Bundesjustizminister Maas (SPD) hat deutliche Verbesserungen in diese Richtung und vor allem auch mehr Rechtssicherheit für VermieterInnen in den neuen ReferentInnenentwurf eingearbeitet, das sogenannte Miete II-Paket. Leider stellt sich die CDU/CSU-Fraktion dagegen. Der Kampf geht also weiter - wir haben die Probleme vor Augen.

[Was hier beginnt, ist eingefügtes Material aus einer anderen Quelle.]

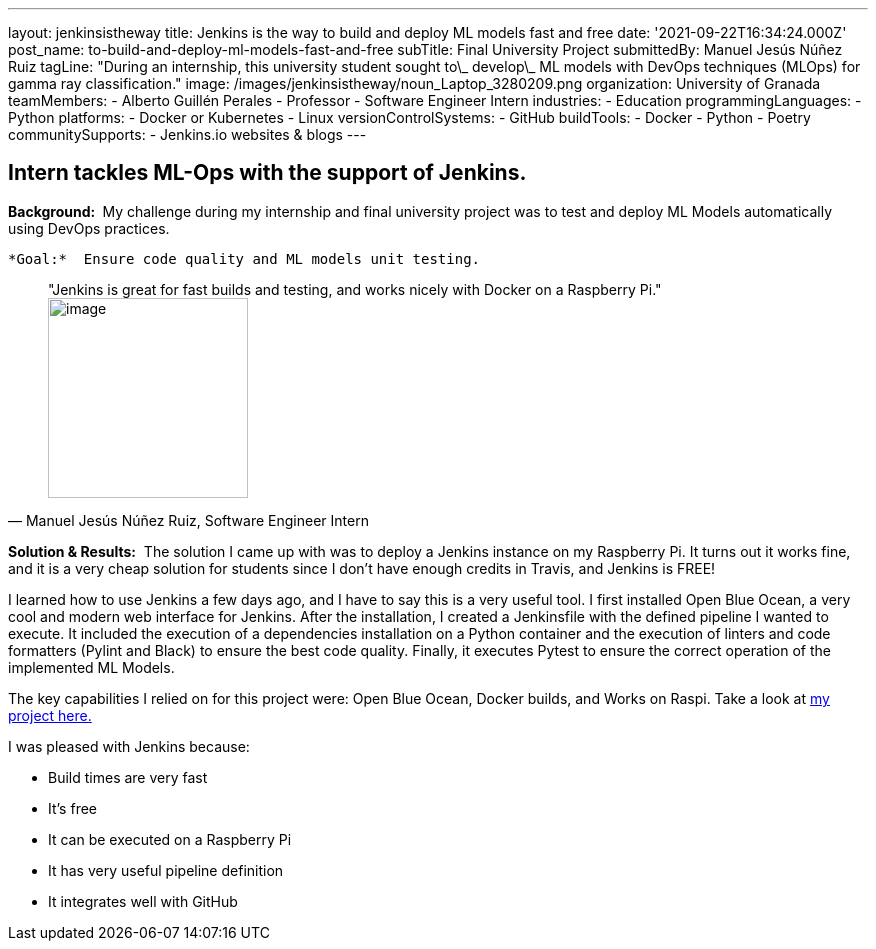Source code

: ---
layout: jenkinsistheway
title: Jenkins is the way to build and deploy ML models fast and free
date: '2021-09-22T16:34:24.000Z'
post_name: to-build-and-deploy-ml-models-fast-and-free
subTitle: Final University Project
submittedBy: Manuel Jesús Núñez Ruiz
tagLine: "During an internship, this university student sought to\_ develop\_ ML models with DevOps techniques (MLOps) for gamma ray classification."
image: /images/jenkinsistheway/noun_Laptop_3280209.png
organization: University of Granada
teamMembers:
  - Alberto Guillén Perales
  - Professor
  - Software Engineer Intern
industries:
  - Education
programmingLanguages:
  - Python
platforms:
  - Docker or Kubernetes
  - Linux
versionControlSystems:
  - GitHub
buildTools:
  - Docker
  - Python
  - Poetry
communitySupports:
  - Jenkins.io websites & blogs
---




== Intern tackles ML-Ops with the support of Jenkins.

*Background: * My challenge during my internship and final university project was to test and deploy ML Models automatically using DevOps practices. 

 *Goal:*  Ensure code quality and ML models unit testing.





[.testimonal]
[quote, "Manuel Jesús Núñez Ruiz, Software Engineer Intern"]
"Jenkins is great for fast builds and testing, and works nicely with Docker on a Raspberry Pi."
image:/images/jenkinsistheway/Jenkins-logo.png[image,width=200,height=200]


*Solution & Results:*  The solution I came up with was to deploy a Jenkins instance on my Raspberry Pi. It turns out it works fine, and it is a very cheap solution for students since I don't have enough credits in Travis, and Jenkins is FREE!

I learned how to use Jenkins a few days ago, and I have to say this is a very useful tool. I first installed Open Blue Ocean, a very cool and modern web interface for Jenkins. After the installation, I created a Jenkinsfile with the defined pipeline I wanted to execute. It included the execution of a dependencies installation on a Python container and the execution of linters and code formatters (Pylint and Black) to ensure the best code quality. Finally, it executes Pytest to ensure the correct operation of the implemented ML Models.

The key capabilities I relied on for this project were: Open Blue Ocean, Docker builds, and Works on Raspi. Take a look at https://github.com/ManuelJNunez/TFG[my project here.]

I was pleased with Jenkins because:

* Build times are very fast
* It's free
* It can be executed on a Raspberry Pi 
* It has very useful pipeline definition 
* It integrates well with GitHub
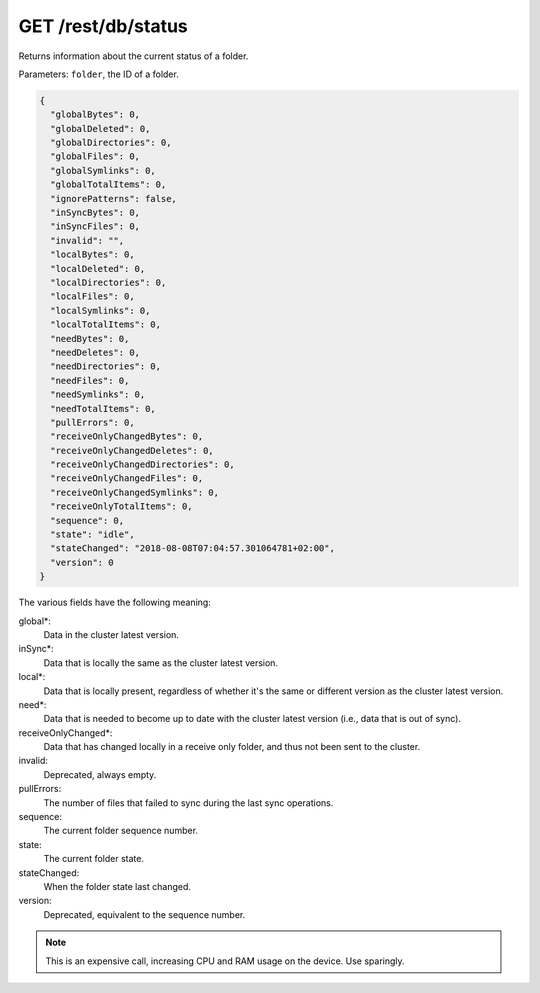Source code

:GET /rest/db/status
===================

Returns information about the current status of a folder.

Parameters: ``folder``, the ID of a folder.

.. code-block:: bash

    {
      "globalBytes": 0,
      "globalDeleted": 0,
      "globalDirectories": 0,
      "globalFiles": 0,
      "globalSymlinks": 0,
      "globalTotalItems": 0,
      "ignorePatterns": false,
      "inSyncBytes": 0,
      "inSyncFiles": 0,
      "invalid": "",
      "localBytes": 0,
      "localDeleted": 0,
      "localDirectories": 0,
      "localFiles": 0,
      "localSymlinks": 0,
      "localTotalItems": 0,
      "needBytes": 0,
      "needDeletes": 0,
      "needDirectories": 0,
      "needFiles": 0,
      "needSymlinks": 0,
      "needTotalItems": 0,
      "pullErrors": 0,
      "receiveOnlyChangedBytes": 0,
      "receiveOnlyChangedDeletes": 0,
      "receiveOnlyChangedDirectories": 0,
      "receiveOnlyChangedFiles": 0,
      "receiveOnlyChangedSymlinks": 0,
      "receiveOnlyTotalItems": 0,
      "sequence": 0,
      "state": "idle",
      "stateChanged": "2018-08-08T07:04:57.301064781+02:00",
      "version": 0
    }

The various fields have the following meaning:

global*:
  Data in the cluster latest version.

inSync*:
  Data that is locally the same as the cluster latest version.

local*:
  Data that is locally present, regardless of whether it's the same or different version as the cluster latest version.

need*:
  Data that is needed to become up to date with the cluster latest version (i.e., data that is out of sync).

receiveOnlyChanged*:
  Data that has changed locally in a receive only folder, and thus not been sent to the cluster.

invalid:
  Deprecated, always empty.

pullErrors:
  The number of files that failed to sync during the last sync operations.

sequence:
  The current folder sequence number.

state:
  The current folder state.

stateChanged:
  When the folder state last changed.

version:
  Deprecated, equivalent to the sequence number.

.. note::
  This is an expensive call, increasing CPU and RAM usage on the device. Use sparingly.
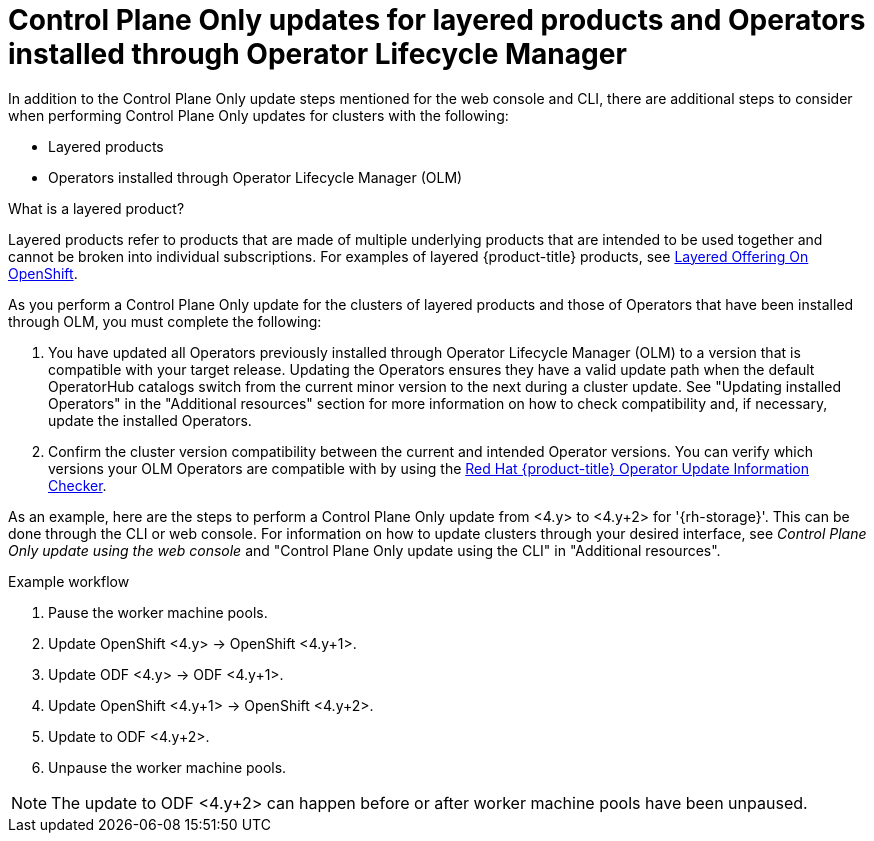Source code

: // Module included in the following assemblies:
//
// * updating/updating_a_cluster/eus-eus-update.adoc

:_mod-docs-content-type: PROCEDURE
[id="updating-control-plane-only-olm-operators_{context}"]
= Control Plane Only updates for layered products and Operators installed through Operator Lifecycle Manager

In addition to the Control Plane Only update steps mentioned for the web console and CLI, there are additional steps to consider when performing Control Plane Only updates for clusters with the following:

* Layered products
* Operators installed through Operator Lifecycle Manager (OLM)

.What is a layered product?

Layered products refer to products that are made of multiple underlying products that are intended to be used together and cannot be broken into individual subscriptions. For examples of layered {product-title} products, see link:https://access.redhat.com/support/policy/updates/openshift/#layered[Layered Offering On OpenShift].

As you perform a Control Plane Only update for the clusters of layered products and those of Operators that have been installed through OLM, you must complete the following:

. You have updated all Operators previously installed through Operator Lifecycle Manager (OLM) to a version that is compatible with your target release. Updating the Operators ensures they have a valid update path when the default OperatorHub catalogs switch from the current minor version to the next during a cluster update. See "Updating installed Operators" in the "Additional resources" section for more information on how to check compatibility and, if necessary, update the installed Operators.

. Confirm the cluster version compatibility between the current and intended Operator versions. You can verify which versions your OLM Operators are compatible with by using the link:https://access.redhat.com/labs/ocpouic/?operator=logging&&ocp_versions=4.10,4.11,4.12[Red{nbsp}Hat {product-title} Operator Update Information Checker].

As an example, here are the steps to perform a Control Plane Only update from <4.y> to <4.y+2> for '{rh-storage}'. This can be done through the CLI or web console. For information on how to update clusters through your desired interface, see _Control Plane Only update using the web console_ and "Control Plane Only update using the CLI" in "Additional resources".

.Example workflow
. Pause the worker machine pools.
. Update OpenShift <4.y> -> OpenShift <4.y+1>.
. Update ODF <4.y> -> ODF <4.y+1>.
. Update OpenShift <4.y+1> -> OpenShift <4.y+2>.
. Update to ODF <4.y+2>.
. Unpause the worker machine pools.

[NOTE]
====
The update to ODF <4.y+2> can happen before or after worker machine pools have been unpaused.
====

Ein weiteres Problem, das Sie in diesen Zusammenhang erwähnen, ist die Obdachlosigkeit. Diese hat in der Tat vielfältige Ursachen und sind schwer anzugehen. Zunächst ist wichtig zu erwähnen, dass es keine offiziellen Angaben zu wohnungslosen Menschen gibt, sondern nur Schätzungen. So schätzt die BAG Wohnungslosenhilfe e.V. http://www.bagw.de/de/themen/zahl_der_wohnungslosen/index.html für 2014, dass es ca. 335.000 Menschen in Deutschland ohne Wohnung gibt - ein drastischer Anstieg um 18% seit 2012. Sie prognostiziert auch bis 2018 eine Steigerung um 60%. Die Bundeszentrale für politische Bildung http://www.bpb.de/nachschlagen/zahlen-und-fakten/soziale-situation-in-deutschland/61797/wohnungslosigkeit zitiert den Statistikbericht der Bundesarbeitsgemeinschaft Wohnungslosenhilfe e.V. und nennt als Gründe des Wohnungsverlusts 2010 27% wegen Räumung (meist wegen Mietschulden), 24% Kündigung durch den oder die VermieterIn. Bei 47% geschah das Ausziehen auf eigene Initiative hin. Die Gründe sind vielfältig: Arbeitslosigkeit, Überschuldung, familiäre Probleme, gesundheitliche Beeinträchtigung - alles wiederum komplexe Ursachenkomplexe.

Auch geschlechterspezifische Unterschiede können festgestellt werden: So gaben unter den Menschen, die eine Wohnung verloren haben, 11% der Frauen an, dass "Gewalt des Partners" ein Auslöser war. Gegen sexualisierte Gewalt muss in diesem Rahmen angegangen werden - darum begrüße ich den Vorstoß zur Verschärfung des Sexualstrafrechts http://www.mechthild-rawert.de/inhalt/2016-05-04/sexualstrafrechtsreform_das_recht_auf_sexuelle_selbstbestimmung . Im Rahmen der Istanbul-Konvention habe ich dazu vor kurzem zu einer Veranstaltung mit Europaratsabgeordneten in Berlin eingeladen. Noch im Juli werde ich an einem Gespräch mit vielen Trägern zusammenkommen, die sich insbesondere mit der Wohnungslosigkeit von Frauen beschäftigen.

Mit diesen Beispielen möchte ich ausdrücken, dass die Gründe für Wohnungslosigkeit vielschichtig und faktorreich sind. Ich sehe wie Sie drängenden Handlungsbedarf.

Seien Sie gewiss: Die SPD kämpft auf vielen Ebenen für bezahlbare Mieten und gegen die Wohnungslosigkeit.